Sucden's comments come as the Australian Bureau of Meteorology said that there was an "increased chance" of El Niсo occurring this year, with six of the eight prediction models suggesting thresholds may be reached by July.

The bureau said it was maintaining a "watch" status on the weather pattern, "which means the likelihood of El Niсo forming this year is around double the average chance, at 50%".

Indian imports?

Other factors that could set off price volatility near-term include a potential announcement by India's government of duty free import quotas, a move seen more likely now that elections in the key sugar-producing state of Uttar Pradesh have been held, last weekend.

"The government may elaborate an import programme of 1.7m tonnes to restore a suitable level of stocks of two months' consumption by end-September," ", said Emmanuel Jayet, Sucden's head of research, if flagging that such scheme may be phased to limit its effects on local and world markets.

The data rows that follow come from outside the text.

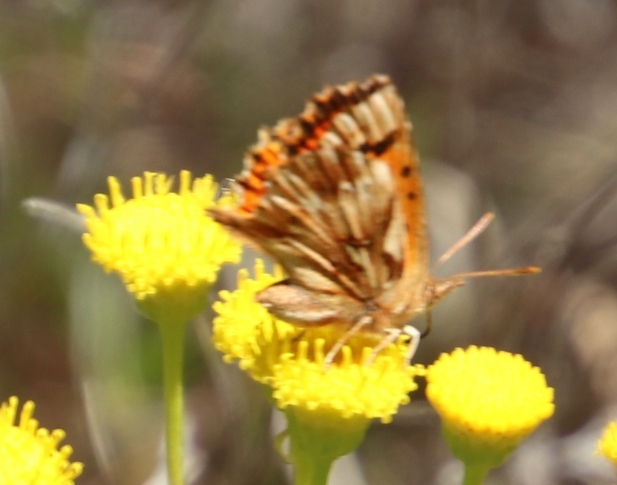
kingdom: Plantae
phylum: Tracheophyta
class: Magnoliopsida
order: Asterales
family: Asteraceae
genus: Chrysocoma
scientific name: Chrysocoma cernua
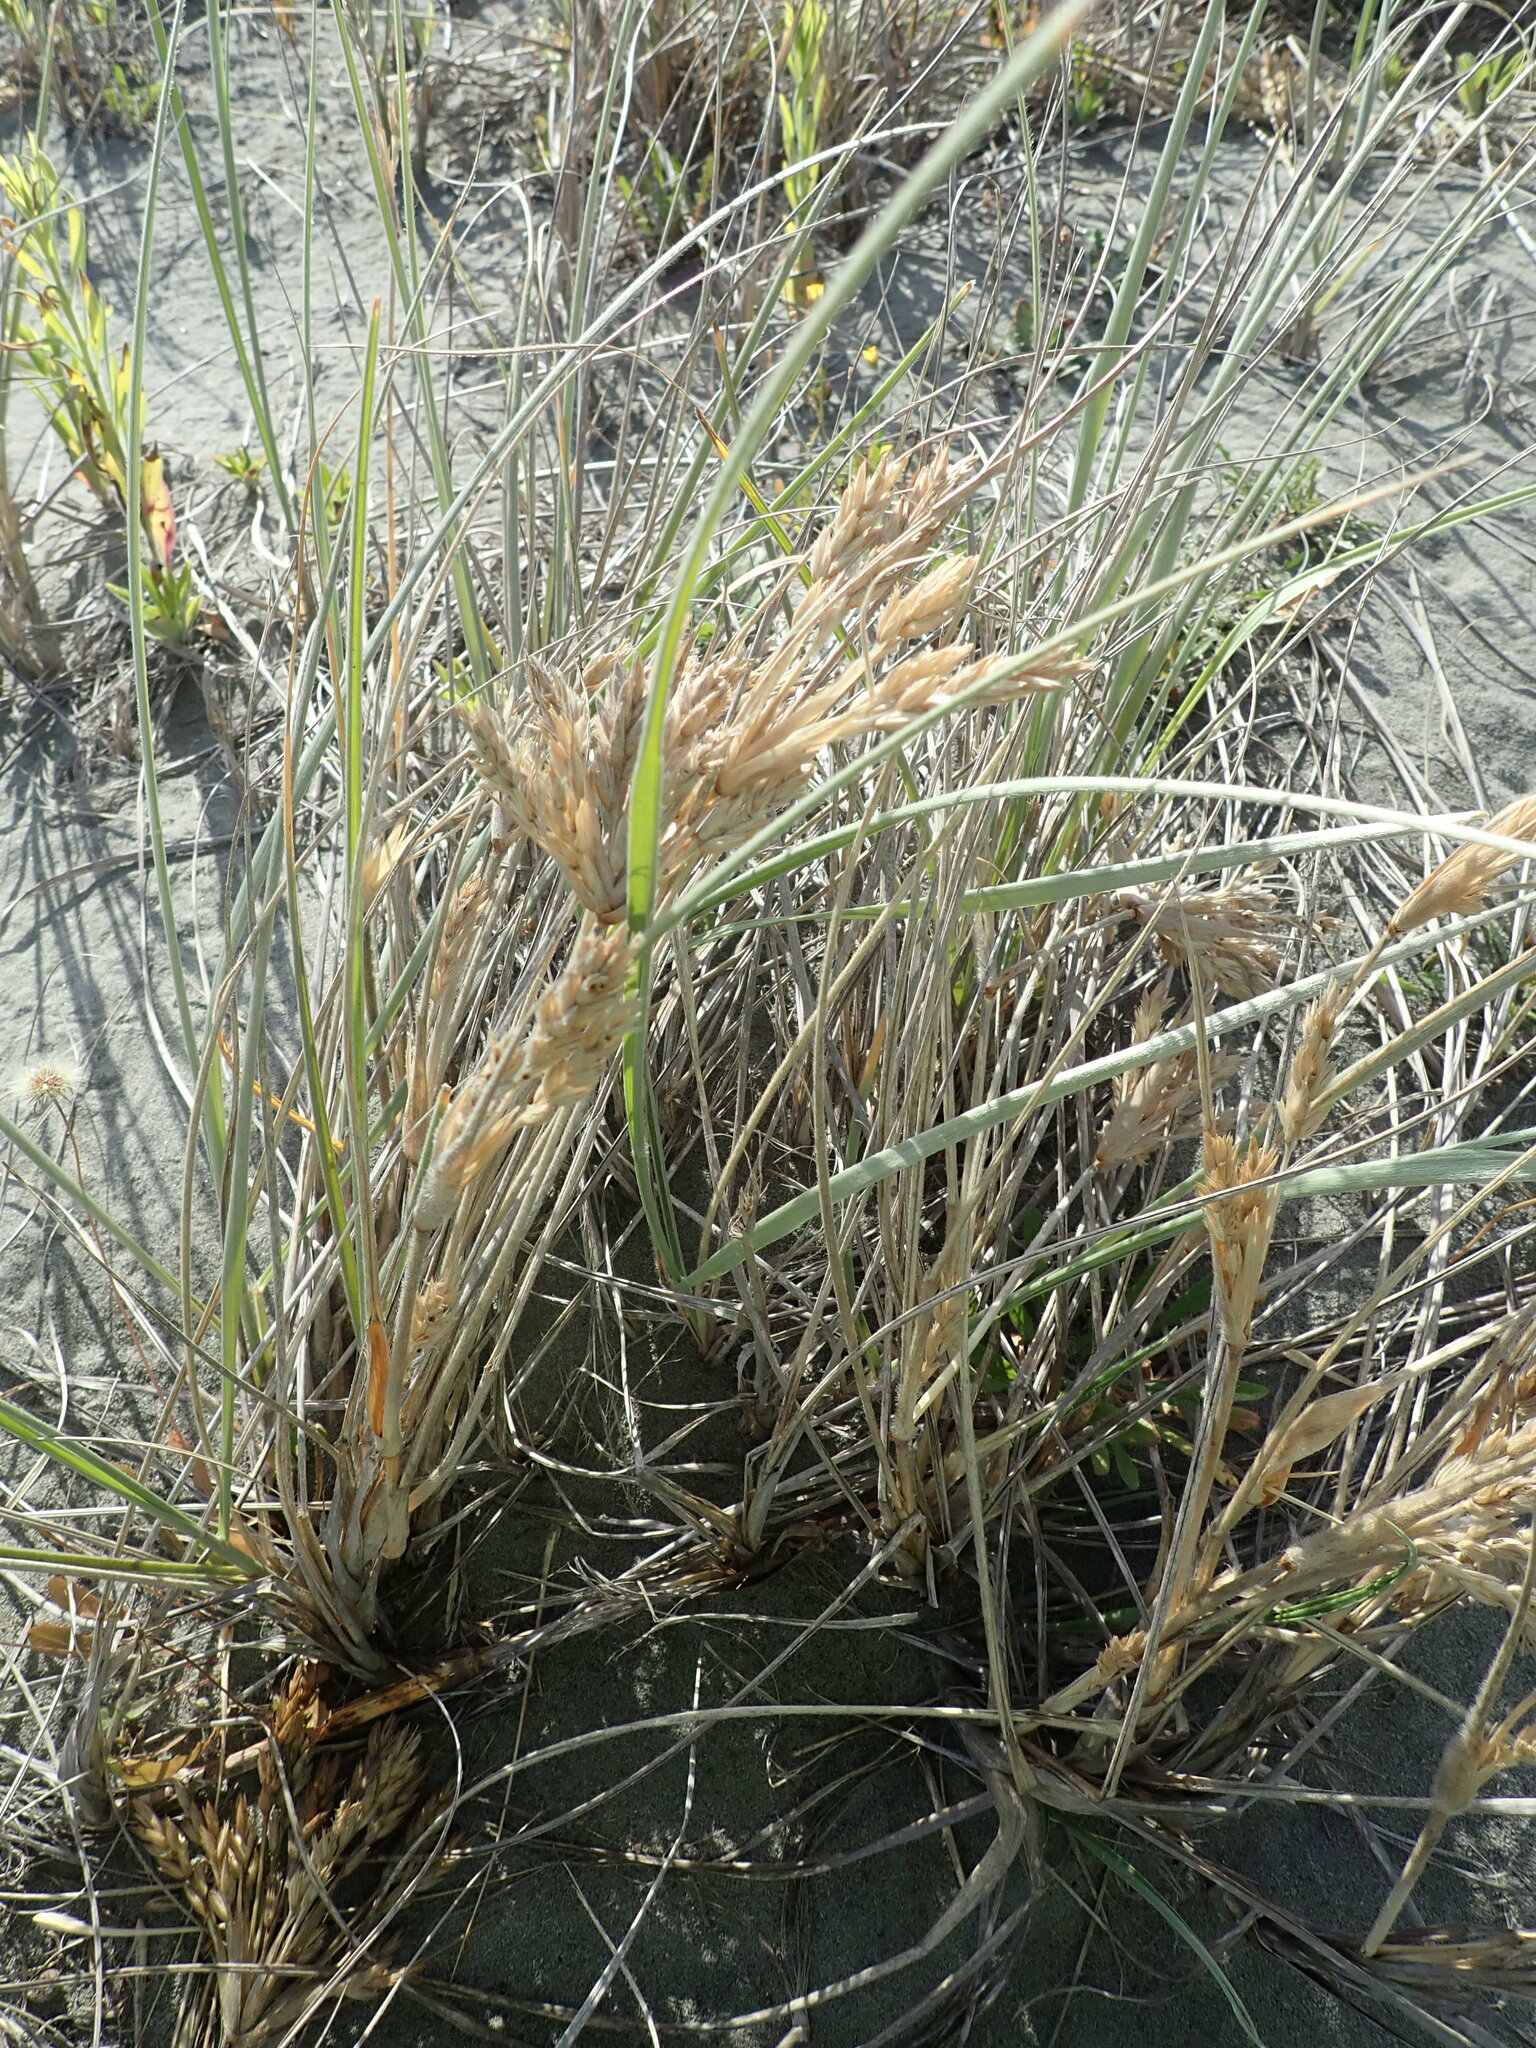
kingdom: Plantae
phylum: Tracheophyta
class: Liliopsida
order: Poales
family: Poaceae
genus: Spinifex
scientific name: Spinifex sericeus
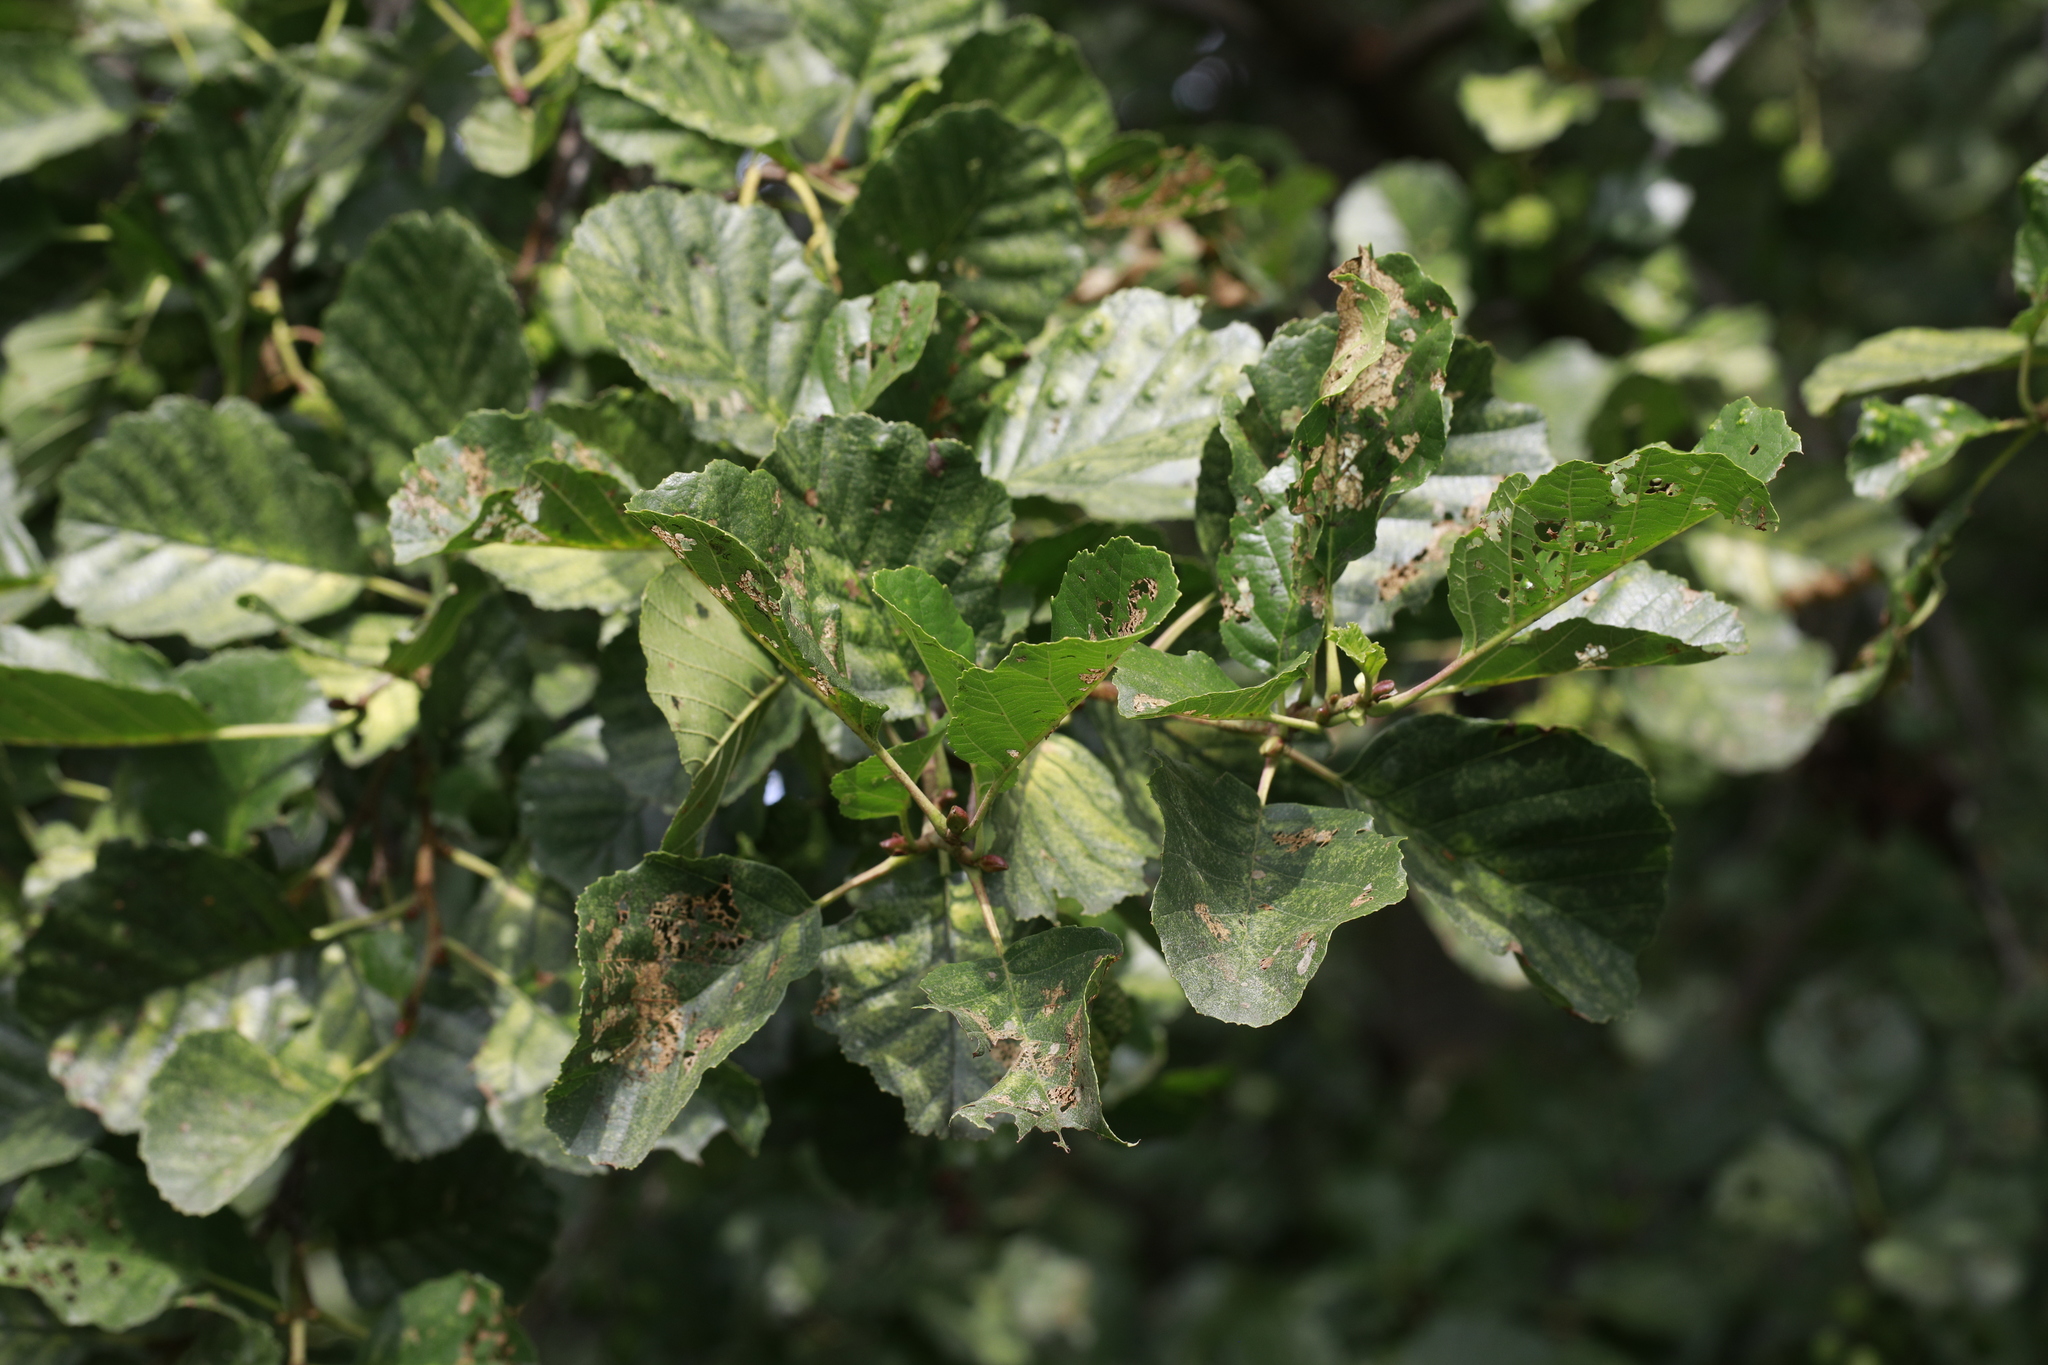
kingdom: Plantae
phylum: Tracheophyta
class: Magnoliopsida
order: Fagales
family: Betulaceae
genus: Alnus
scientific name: Alnus glutinosa
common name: Black alder
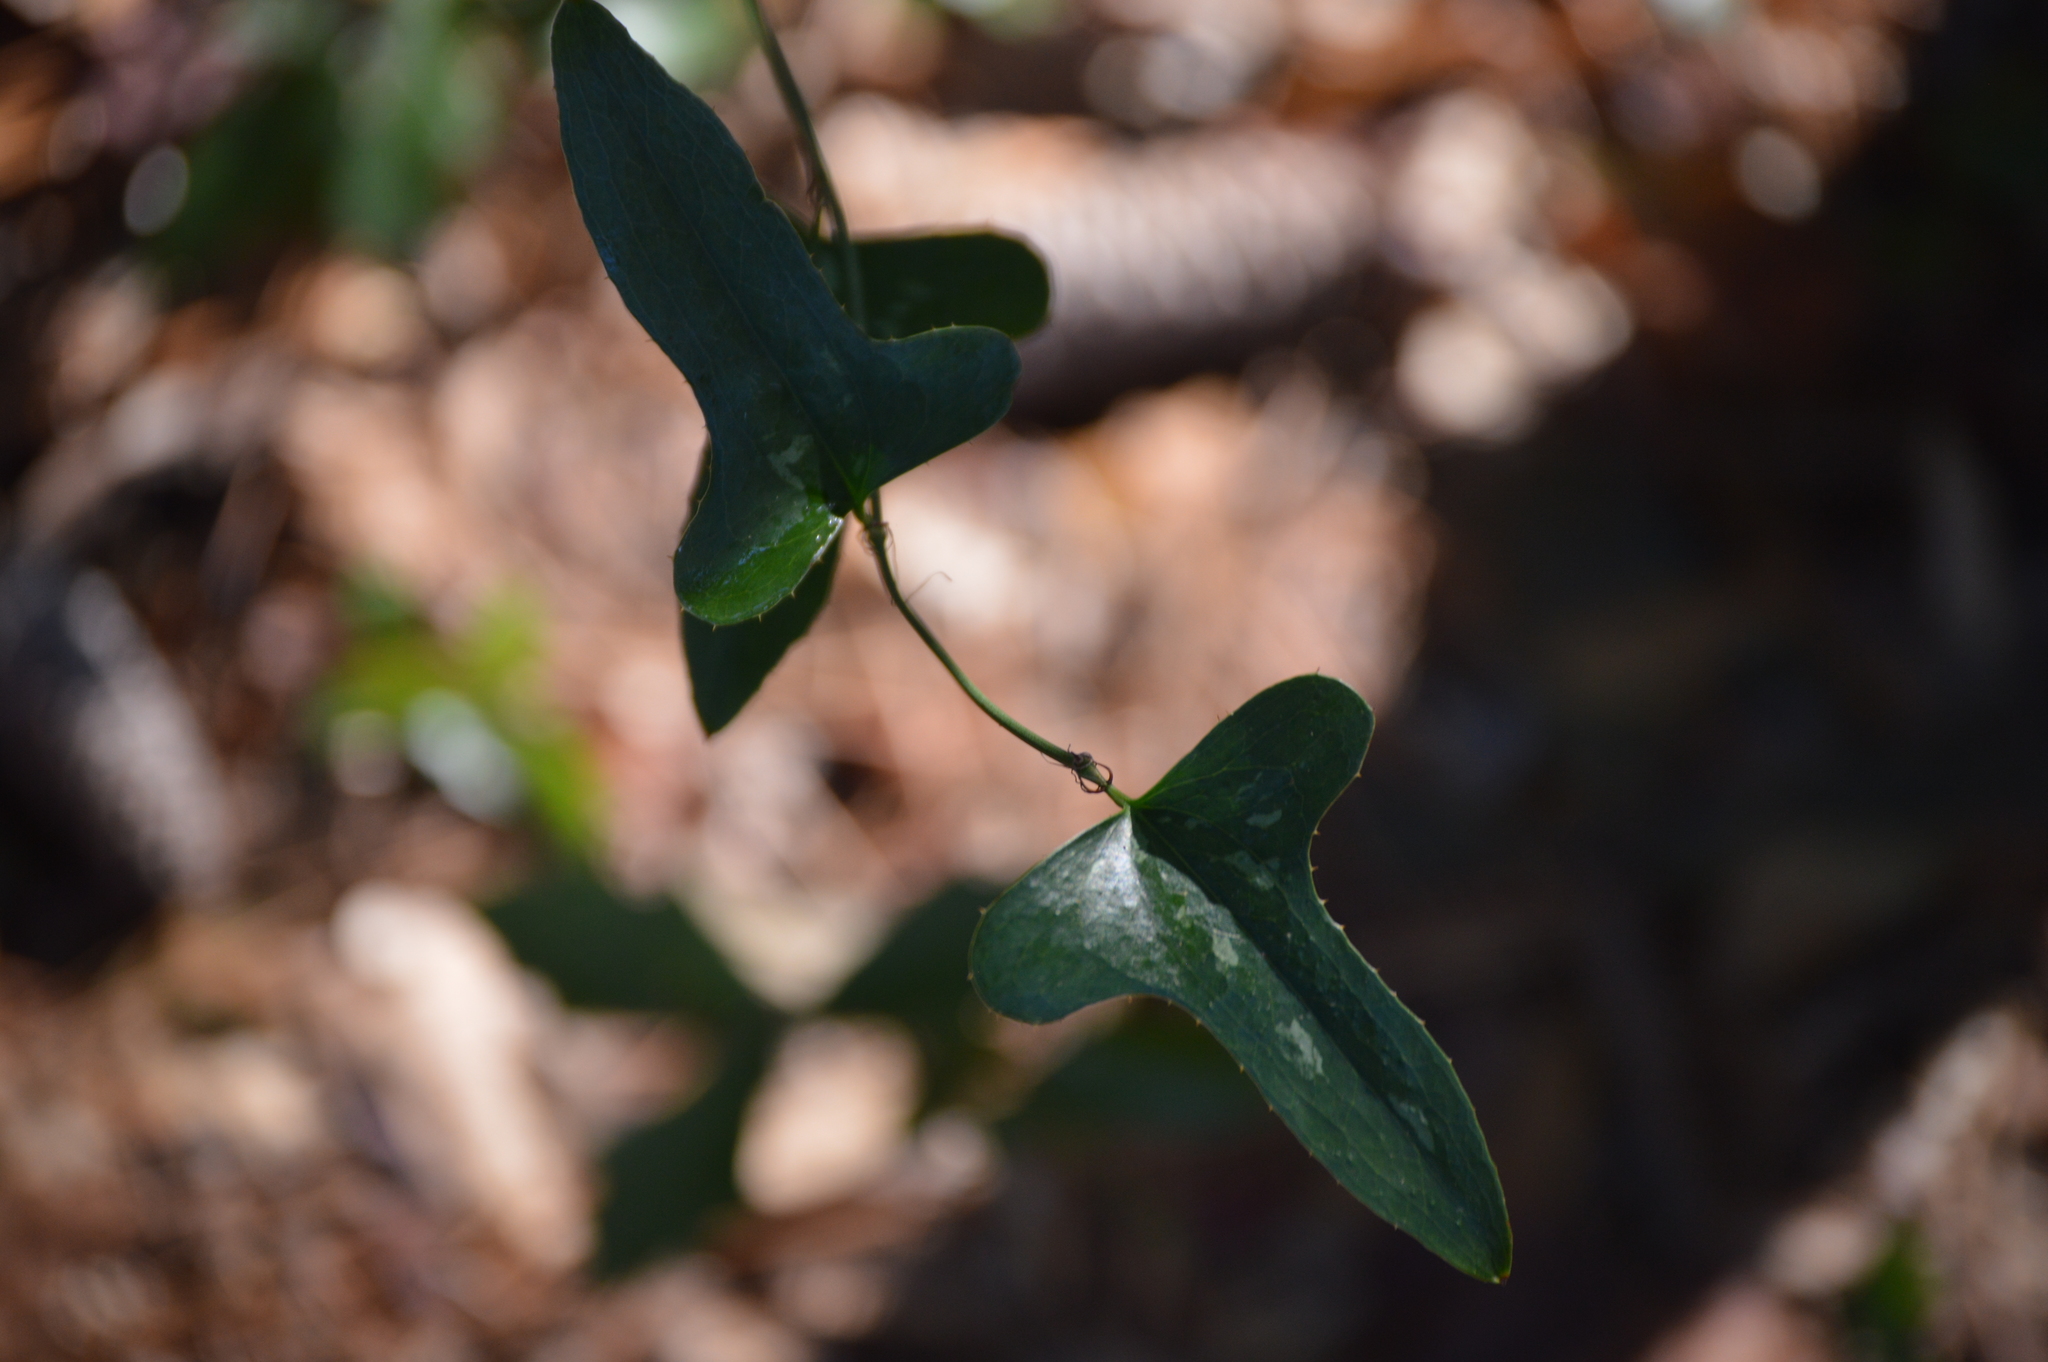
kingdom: Plantae
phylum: Tracheophyta
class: Liliopsida
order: Liliales
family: Smilacaceae
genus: Smilax
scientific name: Smilax bona-nox
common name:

In 2017-18, India was forecast seeing sugar output recover by some 5.2m tonnes to 24.8m tonnes, thanks to the improved water availability for cane crops in many areas.

The EU was also seen poised for a large rise in output next season, of 2.8m tonnes to 18.4m tonnes, following the elimination of beet quotas seen as enough to back exports of 2.5m tonnes, a rise of more than 1m tonnes year on year.

'Warrants caution'

Sugar output in Brazil's key Centre South region next season was pegged at 35.2m tonnes, a drop of 300,000 tonnes year on year, reflecting expectations of a decline in the region's cane output, and a limited ability of mills to raise further their production of the sweetener as opposed to ethanol.

"After two years of low rates of renovation, the average age of cane will be the highest since the dismal 2011-12 season," Mr Jayet said.

"This certainly warrants caution on agricultural yields."